◆ **HOW TO COMPLETE THIS TASK**:
Nothing but the lines from the one containing "middle tip: (256, 237)" through the one containing "pinky tip: (164, 258)", both included, should be given again, each exactly as written below.

◆ **MATERIAL PROVIDED**:
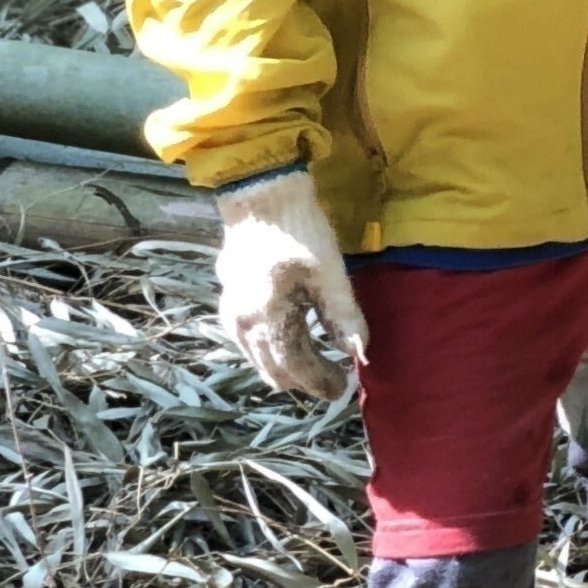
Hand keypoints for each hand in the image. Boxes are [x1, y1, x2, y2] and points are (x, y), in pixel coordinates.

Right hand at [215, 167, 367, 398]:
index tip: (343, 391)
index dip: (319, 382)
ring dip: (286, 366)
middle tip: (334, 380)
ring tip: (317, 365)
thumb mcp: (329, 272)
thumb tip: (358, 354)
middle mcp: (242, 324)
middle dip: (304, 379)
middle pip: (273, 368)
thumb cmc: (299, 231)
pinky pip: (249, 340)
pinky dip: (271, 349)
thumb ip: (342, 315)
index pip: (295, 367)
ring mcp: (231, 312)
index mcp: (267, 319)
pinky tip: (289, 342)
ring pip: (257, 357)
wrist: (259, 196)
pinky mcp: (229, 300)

* * *

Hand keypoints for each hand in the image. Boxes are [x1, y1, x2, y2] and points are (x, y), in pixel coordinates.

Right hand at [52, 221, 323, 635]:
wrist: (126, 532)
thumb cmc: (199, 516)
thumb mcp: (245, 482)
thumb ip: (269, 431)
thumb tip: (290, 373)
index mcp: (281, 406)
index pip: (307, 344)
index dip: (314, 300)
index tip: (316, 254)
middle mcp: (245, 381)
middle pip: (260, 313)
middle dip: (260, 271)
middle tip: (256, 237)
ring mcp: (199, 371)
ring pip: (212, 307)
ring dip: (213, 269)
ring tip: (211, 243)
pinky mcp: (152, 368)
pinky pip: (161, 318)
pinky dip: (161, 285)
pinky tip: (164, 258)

---

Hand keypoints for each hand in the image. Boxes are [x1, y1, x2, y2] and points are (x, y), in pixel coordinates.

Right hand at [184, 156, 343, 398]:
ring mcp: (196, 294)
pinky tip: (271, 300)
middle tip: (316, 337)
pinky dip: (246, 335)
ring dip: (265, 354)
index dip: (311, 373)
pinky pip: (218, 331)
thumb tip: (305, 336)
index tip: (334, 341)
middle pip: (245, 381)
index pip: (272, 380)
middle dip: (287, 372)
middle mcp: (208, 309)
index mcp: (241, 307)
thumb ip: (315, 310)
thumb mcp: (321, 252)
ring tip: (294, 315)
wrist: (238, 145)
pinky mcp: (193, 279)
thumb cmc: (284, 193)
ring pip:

◆ **EXERCISE ANSWER**:
middle tip: (256, 237)
ring mcp: (199, 371)
ring pip: (212, 307)
ring dip: (213, 269)
ring tip: (211, 243)
pinky mcp: (152, 368)
pinky pip: (161, 318)
pinky dip: (161, 285)
pinky tip: (164, 258)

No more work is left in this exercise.